The biotin proximity labeling assay was conducted without exposing cells to light, using a TurboID module fused to TopBP1-mCherry-CRY2. Stable cell lines were then generated in HEK293 TrexFlpIn cells, where endogenous TopBP1 is still expressed. Upon adding doxycycline, the recombinant TurboID-TopBP1-mCherry-Cry2 (opto-TopBP1) is induced at levels comparable to endogenous TopBP1 (Fig 2D).
Since the opto-TopBP1 construct exhibits behavior similar to that of endogenous TopBP1 (1), we used it to investigate whether TopBP1 self-assembly and its interaction with ATR are influenced by AZD2858 alone or in combination with SN38. Our results show that treatment with SN38 increases the proximity between opto-TopBP1 and the endogenous TopBP1 (not fused to TurboID). However, AZD2858, either alone or in combination with SN38, disrupts the selfassembly of recombinant TopBP1 with itself as well as its interaction with endogenous TopBP1.
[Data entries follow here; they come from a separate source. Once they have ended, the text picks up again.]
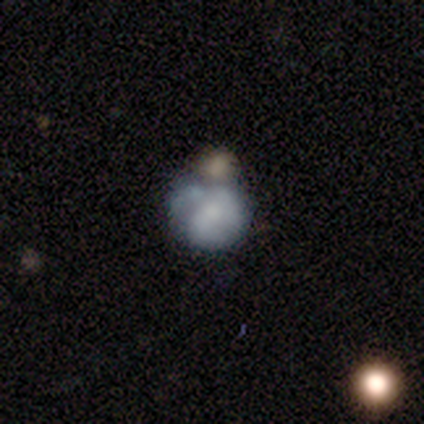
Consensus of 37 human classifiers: smooth-or-featured: smooth: 51% | featured or disk: 43% | star or artifact: 5%
  how-rounded: round: 79% | in between: 21% | cigar-shaped: 0%
  merging: merger: 40% | none: 34% | minor disturbance: 17% | major disturbance: 9%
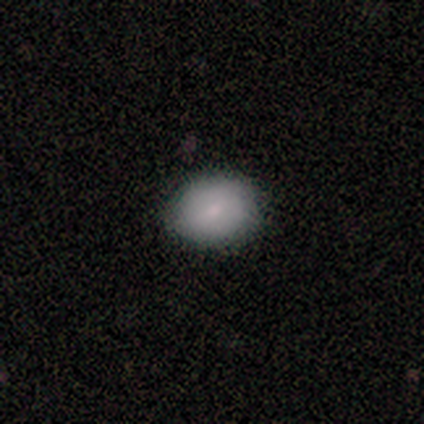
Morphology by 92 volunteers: This appears to be a smooth galaxy with no disk features (82%) that is round (51%). Merging: none (88%).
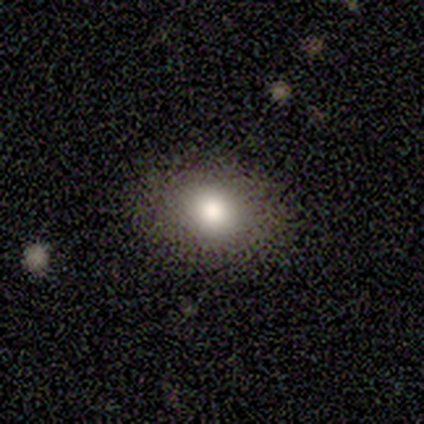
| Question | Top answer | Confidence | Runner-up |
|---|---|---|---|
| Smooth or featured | smooth | 40% | tied: star or artifact (40%) |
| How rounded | round | 50% | tied: in between (50%) |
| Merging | none | 100% | — |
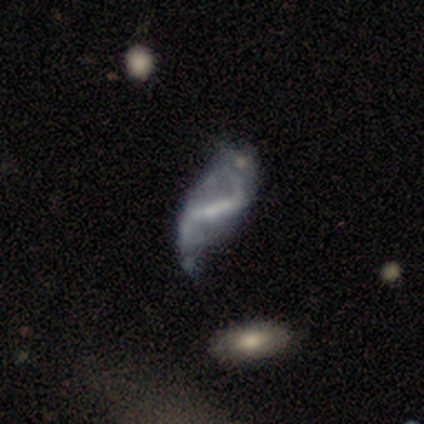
Overall: featured or disk (80%). Edge-on disk: no (100%). Bar: strong (62%; weak 38%). Spiral arms: yes (88%). Spiral arm count: 2 (71%). Spiral winding: loose (100%). Bulge size: small (62%). Merging: none (40%; minor disturbance 30%).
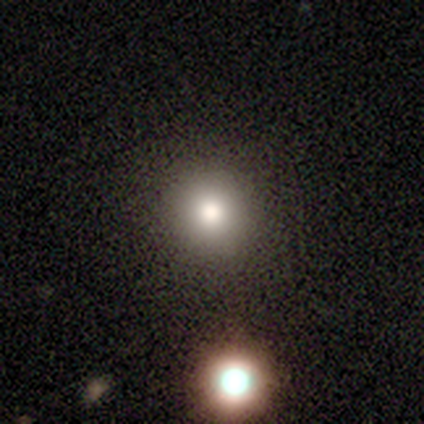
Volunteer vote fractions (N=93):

(1) Frattini C, Promonet A, Alghoul E, Vidal-Eychenie S, Lamarque M, Blanchard MP, et al. TopBP1 assembles nuclear condensates to switch on ATR signaling. Molecular Cell. 18 mars 2021;81(6):1231-1245.e8.
Reviewer #3 (Significance (Required)):
Significance
Liquid phase separation of protein complexes is increasingly recognised as a fundamental mechanism in signal transduction and other cellular processes. One recent and important example was that of Topbp1, whose condensation in response to DNA damage is required for efficient activation of the ATR-Chk1 pathway. The current study asks a related but distinct question; can protein condensation be targeted by drugs to manipulate signalling pathways which in the main rely on protein kinase cascades?
Here, the authors identify an inhibitor of GSK3-beta as a novel inhibitor of DNA damage-induced Topbp1 condensation and thus of ATR-Chk1 signalling.
This work will be of interest to researchers in the fields of DNA damage signalling, biophysics of protein condensation, and cancer chemotherapy.